Mais le succès de Mondial Tourisme en Tunisie n’est pas dû au hasard. « Lorsque nous avons décidé de revenir, en 2015, il y avait très peu d’offres à destination du marché français. Pourtant, nous avons envoyé 15 000 passagers en Tunisie en 2015. On s’est rendu compte qu’il y avait une vraie demande… qui n’était pas satisfaite», se souvient Selatt Erdogan. L’équipe de production du TO rencontre alors des partenaires hôteliers qui n’attendent qu’une chose : le retour des Français. «Les Tunisiens ont limité la casse grâce à l’émergence d’autres marchés (Algérie, Russie), qui compensaient l’absence des Européens, au moinspendant la haute saison.

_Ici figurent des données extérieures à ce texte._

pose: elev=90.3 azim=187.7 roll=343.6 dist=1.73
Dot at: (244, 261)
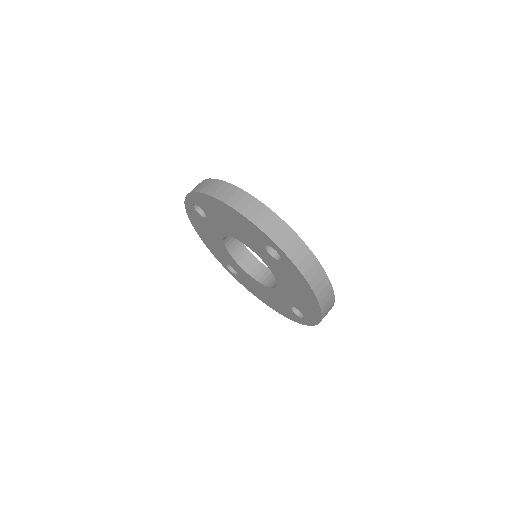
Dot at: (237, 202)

Mais les basses saisons étaient vraiment difficiles… Nous nous sommes engagés, tant au niveau de l’aérien que de l’hébergement. Et, si vous soutenez les hôteliers tunisiens en basse saison, ils vous soutiennent en haute saison».

Pour Mondial Tourisme, la Tunisie est donc un véritable levier de croissance. Et avant tout parce que toute la profession attend la reprise. «Nous sommes loin du record de fréquentation, évidemment, mais la Tunisie repart. Et nous sommes soutenus par la distribution», estime Selatt Erdogan.

Pour le mois de juillet écoulé et sur le moyen-courrier, l’Espagne domine toujours le classement des destinations préférées des Français, et ce malgré une baisse du nombre de passagers (-9%), des réservations (-10%) et du panier moyen (-1%). En deuxième position, la Grèce affiche une différence notable entre le nombre de passagers (-3%) et le volume d’affaires (27%), prouvant la hausse des prix à destination.

L’Italie complète le podium, talonnée par la Tunisie, dont le retour sur le marché semble définitif, selon les analystes. Le nombre de passagers est encore en hausse (+36%), comme le volume d’affaires (+46%) et le panier moyen (+8%). Au classement des réservations, la Tunisie et la Turquie occupent les mêmes rangs et entrevoient l’automne avec gourmandise.

 

Maintenant, il revient aux professionnels tunisiens d’entretenir ce regain d’espoir et de veiller à ce que les services qui se sont dégradés d’une manière lamentable puissent reprendre de la vigueur et du prestige, afin de satisfaire toute sorte de clientèle, qu’elle soit européenne, asiatique, américaine, algérienne et, même, locale, parce que l’avenir du secteur dépend surtout de ces services qui ont besoin de redorer leur blason.